Lecture 26, CS 302-7 and 8, March 21

  1. Review:
    1. Object Oriented Programming
    2. Objects and Classes

                                                               i.     Classes – compile time

                                                             ii.     Objects – run time

                                                            iii.     Example – blueprint/house

    1. Encapsulation

                                                               i.     Public Interface

    1. Instance Methods

                                                               i.     Accessors

                                                             ii.     Mutators

    1. In class example

                                                               i.     Voting Machine

    1. Reminder:

                                                               i.     Method declarations - public interface

                                                             ii.     Method bodies - private implementation

  1. Instance variables
    1. We’ve been talking about instance methods up to this point
    2. Instance variables allow an object to store data

                                                               i.     Declared for the entire class, not just for one method

    1. Think of the house – it has properties like color, square footage, etc

                                                               i.     These are mentioned in the blue print (declared), but they vary for different instances of houses built from that blueprint (objects).

    1. How to think about instance variables – they store all of the data the object will ever need.

                                                               i.     Need to consider the needs of each method in determining how many/which ones to declare

    1. Think back to the voting machine example – we need to remember how many votes for the democrat and the republican.

                                                               i.     We'll have an instance variable to keep track of each of these.

    1. How to declare?

                                                               i.     Declared in the class, outside any methods.

                                                             ii.     Usually at the top of the class.

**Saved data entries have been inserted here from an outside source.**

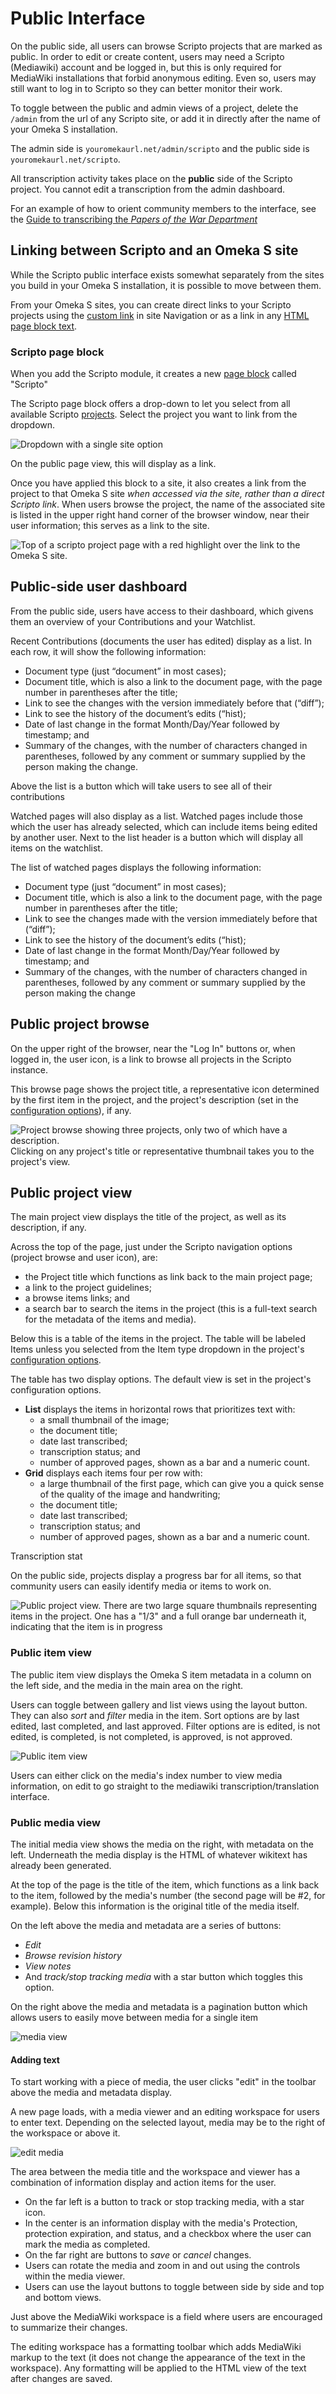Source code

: # Public Interface

On the public side, all users can browse Scripto projects that are marked as public. In order to edit or create content, users may need a Scripto (Mediawiki) account and be logged in, but this is only required for MediaWiki installations that forbid anonymous editing. Even so, users may still want to log in to Scripto so they can better monitor their work.

To toggle between the public and admin views of a project, delete the `/admin` from the url of any Scripto site, or add it in directly after the name of your Omeka S installation. 

The admin side is `youromekaurl.net/admin/scripto` and the public side is `youromekaurl.net/scripto`.

All transcription activity takes place on the **public** side of the Scripto project. You cannot edit a transcription from the admin dashboard.

For an example of how to orient community members to the interface, see the [Guide to transcribing the *Papers of the War Department*](http://wardepartmentpapers.org/s/home/page/transcribing-guide)

## Linking between Scripto and an Omeka S site
While the Scripto public interface exists somewhat separately from the sites you build in your Omeka S installation, it is possible to move between them.

From your Omeka S sites, you can create direct links to your Scripto projects using the [custom link](../../../sites/site_navigation/#custom-link) in site Navigation or as a link in any [HTML page block text](../../../sites/site_pages/#html).  

### Scripto page block
When you add the Scripto module, it creates a new [page block](../../../sites/site_pages/#page-blocks) called "Scripto"

The Scripto page block offers a drop-down to let you select from all available Scripto [projects](scriptoproject). Select the project you want to link from the dropdown.

![Dropdown with a single site option](../modulesfiles/scripto-pageBlock.png)

On the public page view, this will display as a link. 

Once you have applied this block to a site, it also creates a link from the project to that Omeka S site *when accessed via the site, rather than a direct Scripto link*. When users browse the project, the name of the associated site is listed in the upper right hand corner of the browser window, near their user information; this serves as a link to the site.

![Top of a scripto project page with a red highlight over the link to the Omeka S site.](../modulesfiles/scripto-pageBlocklink.png)

## Public-side user dashboard
From the public side, users have access to their dashboard, which givens them an overview of your Contributions and your Watchlist. 

Recent Contributions (documents the user has edited) display as a list. In each row, it will show the following information:

- Document type (just “document” in most cases);
- Document title, which is also a link to the document page, with the page number in parentheses after the title;
- Link to see the changes with the version immediately before that (“diff”);
- Link to see the history of the document’s edits (“hist);
- Date of last change in the format Month/Day/Year followed by timestamp; and
- Summary of the changes, with the number of characters changed in parentheses, followed by any comment or summary supplied by the person making the change.

Above the list is a button which will take users to see all of their contributions

Watched pages will also display as a list. Watched pages include those which the user has already selected, which can include items being edited by another user. Next to the list header is a button which will display all items on the watchlist. 

The list of watched pages displays the following information:

- Document type (just “document” in most cases);
- Document title, which is also a link to the document page, with the page number in parentheses after the title;
- Link to see the changes made with the version immediately before that (“diff”);
- Link to see the history of the document’s edits (“hist);
- Date of last change in the format Month/Day/Year followed by timestamp; and
- Summary of the changes, with the number of characters changed in parentheses, followed by any comment or summary supplied by the person making the change

## Public project browse
On the upper right of the browser, near the "Log In" buttons or, when logged in, the user icon, is a link to browse all projects in the Scripto instance. 

This browse page shows the project title, a representative icon determined by the first item in the project, and the project's description (set in the [configuration options](../scriptoproject/#configuration-options)), if any. 

![Project browse showing three projects, only two of which have a description.](../../modules/modulesfiles/scripto-publicBrowse.png)
Clicking on any project's title or representative thumbnail takes you to the project's view.

## Public project view
The main project view displays the title of the project, as well as its description, if any.

Across the top of the page, just under the Scripto navigation options (project browse and user icon), are:

- the Project title which functions as link back to the main project page; 
- a link to the project guidelines; 
- a browse items links; and
- a search bar to search the items in the project (this is a full-text search for the metadata of the items and media).

Below this is a table of the items in the project. The table will be labeled Items unless you selected from the Item type dropdown in the project's [configuration options](../scriptoproject/#configuration-options).

The table has two display options. The default view is set in the project's configuration options.
 
- **List** displays the items in horizontal rows that prioritizes text with:
	- a small thumbnail of the image;
	- the document title;
	- date last transcribed; 
	- transcription status; and
	- number of approved pages, shown as a bar and a numeric count.
- **Grid** displays each items four per row with:
	- a large thumbnail of the first page, which can give you a quick sense of the quality of the image and handwriting;
	- the document title;
	- date last transcribed;
	- transcription status; and
	- number of approved pages, shown as a bar and a numeric count.

Transcription stat

On the public side, projects display a progress bar for all items, so that community users can easily identify media or items to work on. 


![Public project view. There are two large square thumbnails representing items in the project. One has a "1/3" and a full orange bar underneath it, indicating that the item is in progress](../../modules/modulesfiles/scripto_publicproj.png)

### Public item view
The public item view displays the Omeka S item metadata in a column on the left side, and the media in the main area on the right. 

Users can toggle between gallery and list views using the layout button. They can also *sort* and *filter* media in the item. Sort options are by last edited, last completed, and last approved. Filter options are is edited, is not edited, is completed, is not completed, is approved, is not approved.

![Public item view](../../modules/modulesfiles/scripto_publicitem.png)

Users can either click on the media's index number to view media information, on edit to go straight to the mediawiki transcription/translation interface.

### Public media view
The initial media view shows the media on the right, with metadata on the left. Underneath the media display is the HTML of whatever wikitext has already been generated. 

At the top of the page is the title of the item, which functions as a link back to the item, followed by the media's number (the second page will be #2, for example). Below this information is the original title of the media itself. 

On the left above the media and metadata are a series of buttons:

- *Edit*
- *Browse revision history*
- *View notes*
- And *track/stop tracking media* with a star button which toggles this option.

On the right above the media and metadata is a pagination button which allows users to easily move between media for a single item

![media view](../../modules/modulesfiles/scripto_mediav.png)

#### Adding text
To start working with a piece of media, the user clicks "edit" in the toolbar above the media and metadata display.

A new page loads, with a media viewer and an editing workspace for users to enter text. Depending on the selected layout, media may be to the right of the workspace or above it.

![edit media](../../modules/modulesfiles/scripto_editmedia.png)

The area between the media title and the workspace and viewer has a combination of information display and action items for the user. 

- On the far left is a button to track or stop tracking media, with a star icon.
- In the center is an information display with the media's Protection, protection expiration, and status, and a checkbox where the user can mark the media as completed. 
- On the far right are buttons to *save* or *cancel* changes. 
- Users can rotate the media and zoom in and out using the controls within the media viewer.
- Users can use the layout buttons to toggle between side by side and top and bottom views. 

Just above the MediaWiki workspace is a field where users are encouraged to summarize their changes. 

The editing workspace has a formatting toolbar which adds MediaWiki markup to the text (it does not change the appearance of the text in the workspace). Any formatting will be applied to the HTML view of the text after changes are saved.
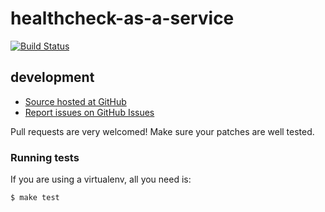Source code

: # healthcheck-as-a-service

[![Build Status](https://travis-ci.org/tsuru/healthcheck-as-a-service.png?branch=master)](https://travis-ci.org/tsuru/healthcheck-as-a-service)

## development

 * [Source hosted at GitHub](http://github.com/tsuru/healthcheck-as-a-service)
 * [Report issues on GitHub Issues](http://github.com/tsuru/healthcheck-as-a-service/issues)

Pull requests are very welcomed! Make sure your patches are well tested.

### Running tests

If you are using a virtualenv, all you need is:

    $ make test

                                                            iii.     private <type> <name>;

    1. Each object stores its own copy of these variables/this data
    2. Definition – 'state' of the object – values stored in instance variables.
    3. Default value – 0, null, etc – until we initialize it
    4. Think back – what does a mutator do?  It changes the state of an object.  So, it changes an instance variables
    5. What does an accessor do?  It gets an instance variable (and maybe sends back a modified version of it)
    6. private vs public

                                                               i.     Since we declare these as private, they cannot be accessed directly by the object.  Must use accessor instead.

  1. Instance Methods
    1. Some review:

                                                               i.     Not static, usually public

                                                             ii.     Located after instance variables in our classes

    1. Parameters for these instance methods:

                                                               i.     Explicit parameter – declared in method header

1.    0 or more of them

                                                             ii.     Implicit parameter – the object itself

1.    One and only one

    1. this keyword

                                                               i.     Holds reference to the object itself (the implicit parameter)

                                                             ii.     Use to refer to instance variables from within instance methods

1.    this.<var>

    1. Example – how implement voteDemocrat?

                                                               i.     For now, we won't consider the undoVotes functionality

1.    this.demVotes++;

    1. Example – how implement getDemVotes?

return this.demVotes;

    1. Example – VotingMachine.java
  1. Constructors
    1. basic format:
    2. public <className>(<type>  <varName>,...){}
    3. Purpose – initialize instance variables
    4. Called when you new the object
    5. Basic form – just set everything to default values
    6. Think of Random – what happens when you pass in a seed?  That's stored in an instance variable
    7. So, that's an example of having params on these.